TASK GOAL »
When you copy the material below, keep every line exact and leave each picture out.

MATERIAL PROVIDED »
-------
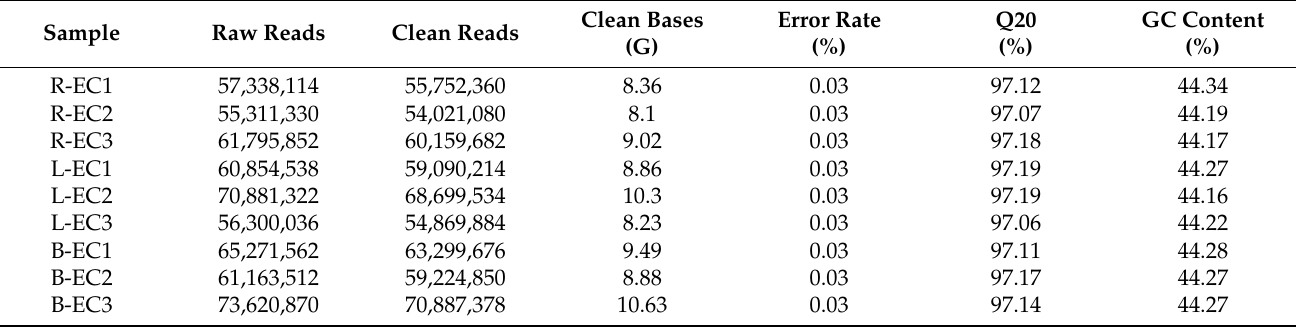
Table 1. Sequencing data evaluation and statistical results of different somatic embryogenesis potential cell lines of Korean pine.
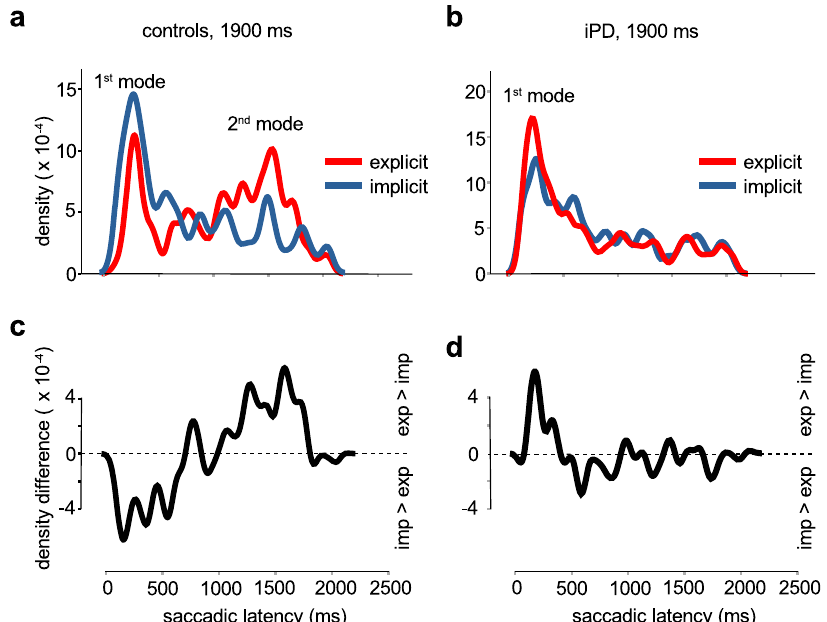
Fig. 6 Comparison of probability densities. Upper part: probability densities of saccadic latencies in the explicit (red curve) and implicit (blue curve) conditions for the 1900 ms FP duration in controls ( a ) and iPD patients ( b ). Densities were obtained by convolving latency distributions with a Gaussian kernel of fi xed width (40 ms). Lower part: difference of explicit and implicit latency densities for controls ( c ) and iPD patients ( d ).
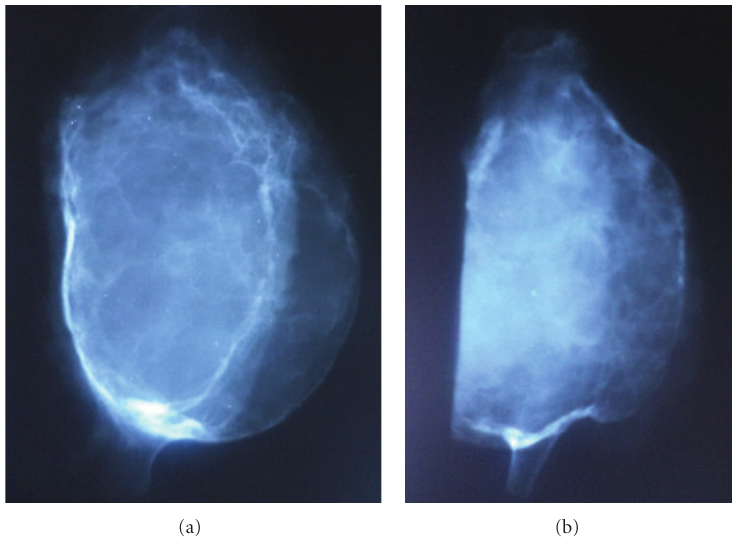
Figure 3: The specimen X-ray ((a) and (b)) displaying the intact lesion with no soft tissue extension.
-------
SOLUTION TO THE EXERCISE »
Table 1. Sequencing data evaluation and statistical results of different somatic embryogenesis potential cell lines of Korean pine.
Fig. 6 Comparison of probability densities. Upper part: probability densities of saccadic latencies in the explicit (red curve) and implicit (blue curve) conditions for the 1900 ms FP duration in controls ( a ) and iPD patients ( b ). Densities were obtained by convolving latency distributions with a Gaussian kernel of fi xed width (40 ms). Lower part: difference of explicit and implicit latency densities for controls ( c ) and iPD patients ( d ).
Figure 3: The specimen X-ray ((a) and (b)) displaying the intact lesion with no soft tissue extension.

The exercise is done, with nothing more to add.